It’s often been said that innovation is everything when it comes to operating a business. From technology to health care and even food service, fresh ideas and constantly adaptable product and service profiles are needed if a business has any hope of growing and staying profitable.
Constantly innovating, though, is always the tricky part, as it’s not as easy as it may sound. Trial and error can often weigh more heavily to the error side, and a business may be written off for dead if it fails to produce a new hit after a couple years. However, occasionally a dying or stagnant brand can be resurrected from the dead because of a hit product, or series of products. Here are three brands that have used innovation as a shot of adrenaline to get their business jump-started once again.
1. Taco Bell
It’s been a rough couple of years for Mexican fast-food retail chain Taco Bell, which is operated by Yum! Brands, Inc. (NYSE:YUM). In early 2011 a scandal erupted over the meat content in Taco Bell’s seasoned beef. According to a lawsuit filed in Alabama, research of Taco Bell’s seasoned beef indicated less than 35% beef content, which is well below the minimum requirements set by the U.S. Department of Agriculture to label a product as beef. Taco Bell fired back with a scathing assessment of its own, but the PR damage had been done.
But rather than sitting on its laurels, Taco Bell took to the taste buds of millions of Americans and innovated its way out of certain disaster. On March 8, 2012, Taco Bell combined its fast-service Mexican-food brand with PepsiCo, Inc. (NYSE:PEP)‘s Doritos brand to create the Doritos Locos taco. Sales of Doritos Locos tacos have been phenomenal, with the company selling about 1 million of the delectable morsels every day and accounting for approximately one-quarter of all taco sales. The love for Doritos flavored chips even spawned a second collaboration, with the companies introducing the Cool Ranch Taco last month.

Dataset extract —
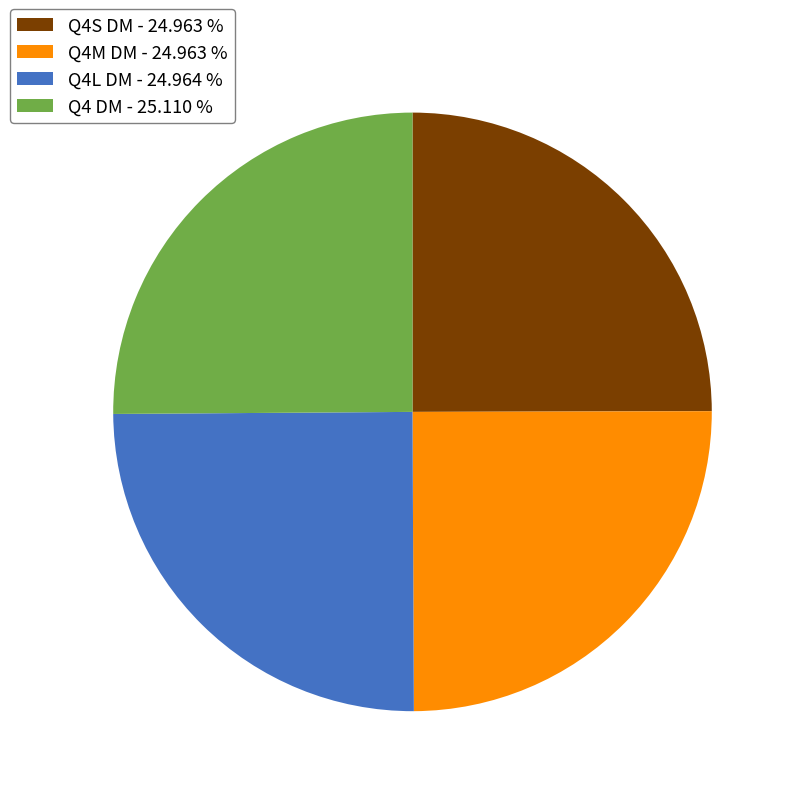

What is the ratio of the value at Q4 DM - 25.110 % to the value at Q4M DM - 24.963 %?

1.0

Work task — Could you transcribe the article on brand innovation above word for word, from "It’s often been" up to and including "and staying profitable."?

Answer to this task —
It’s often been said that innovation is everything when it comes to operating a business. From technology to health care and even food service, fresh ideas and constantly adaptable product and service profiles are needed if a business has any hope of growing and staying profitable.